Dehydration is a common but dangerous risk when you work out. We all know that drinking water is as simple way to stay safe while breaking a sweat, but is there more to it? Exercising produces sweat, and the more sweat you produce, the more dehydrated you become. It is important to drink water before, during and after you work out. If you are starting to feel super thirsty during a workout, you are probably already dehydrated or close to it.

Symptoms of dehydration:

Common symptoms of dehydration include:

  • Thirst
  • Dry mouth
  • Infrequent urination with dark colored urine
  • Weakness
  • Fatigue
  • Agitation
  • Muscle cramping
  • Nausea and dizziness

How to stay hydrated:

It is easy to forget to drink water, so making a schedule can help! The American College of Sports Medicine recommends the following hydration plan for exercisers:

Before:

  • Try to drink water throughout the day – start right when you wake up.
  • Aim for at least 16-20 fluid ounces around 4 hours before exercise.
  • Weigh yourself.

During:

  • Drink every time you feel like you are getting thirsty.
  • Don’t drink more than around 27 fl. oz per hour – it’s unhealthy.
  • Increase the amount of water intake according to extreme weather conditions.
  • Drinks with 6-8% carbohydrate (sports drinks) may be beneficial

After:

  • Weigh yourself – for each pound lost, 16-24 fl. oz of water is recommended.
  • Include fluid intake with meals.

One easy way to keep your body hydrated is to make sure your diet includes water.
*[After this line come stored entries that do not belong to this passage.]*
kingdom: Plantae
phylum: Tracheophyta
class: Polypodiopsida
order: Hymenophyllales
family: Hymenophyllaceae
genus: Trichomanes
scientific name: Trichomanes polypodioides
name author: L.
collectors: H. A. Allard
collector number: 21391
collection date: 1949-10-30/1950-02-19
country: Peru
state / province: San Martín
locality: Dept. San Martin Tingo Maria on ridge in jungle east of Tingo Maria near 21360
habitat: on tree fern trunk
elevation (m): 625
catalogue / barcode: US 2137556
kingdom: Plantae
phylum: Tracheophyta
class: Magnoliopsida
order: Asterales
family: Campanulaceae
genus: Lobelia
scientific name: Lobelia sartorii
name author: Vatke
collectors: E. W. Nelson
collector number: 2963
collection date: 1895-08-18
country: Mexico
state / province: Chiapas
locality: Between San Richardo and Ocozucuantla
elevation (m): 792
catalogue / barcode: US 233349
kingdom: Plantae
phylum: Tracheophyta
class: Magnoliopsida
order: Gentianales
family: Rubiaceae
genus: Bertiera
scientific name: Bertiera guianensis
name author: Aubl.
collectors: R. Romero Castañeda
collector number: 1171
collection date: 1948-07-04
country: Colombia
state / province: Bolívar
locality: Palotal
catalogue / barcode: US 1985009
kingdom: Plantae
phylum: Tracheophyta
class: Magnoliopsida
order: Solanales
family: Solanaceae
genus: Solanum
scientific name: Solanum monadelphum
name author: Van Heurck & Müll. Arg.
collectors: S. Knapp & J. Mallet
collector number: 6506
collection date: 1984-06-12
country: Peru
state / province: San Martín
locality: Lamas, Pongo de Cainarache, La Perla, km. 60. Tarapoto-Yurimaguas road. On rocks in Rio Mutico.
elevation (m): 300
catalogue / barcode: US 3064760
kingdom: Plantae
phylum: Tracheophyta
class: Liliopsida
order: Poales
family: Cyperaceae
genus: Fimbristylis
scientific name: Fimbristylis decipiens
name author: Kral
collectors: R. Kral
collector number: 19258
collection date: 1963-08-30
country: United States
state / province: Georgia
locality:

This doesn’t just mean a glass of water with food – it means eating foods that have lots of water in them already. Adding things like watermelon, celery, cucumber, etc., to your diet can keep your body hydrated and ready to go.

Clearing up confusion

A common misconception is that muscle soreness the day after a workout is because of lactic acid buildup and drinking extra water can help flush it out of your system and reduce pain. However, experts say excess lactic acid typically leaves your body within an hour after a workout. Post-workout soreness is called DOMS—an acronym for delayed onset muscle soreness. This is actually caused by putting too much strain on your muscles during exercise and will usually last only 48 hours. Be sure to stretch before and after your workout to prevent any kind of injury.

By following a hydration plan, you will not only be able to prevent dehydration, but you will feel much better overall. Make sure to follow these steps before, during and after each and every workout.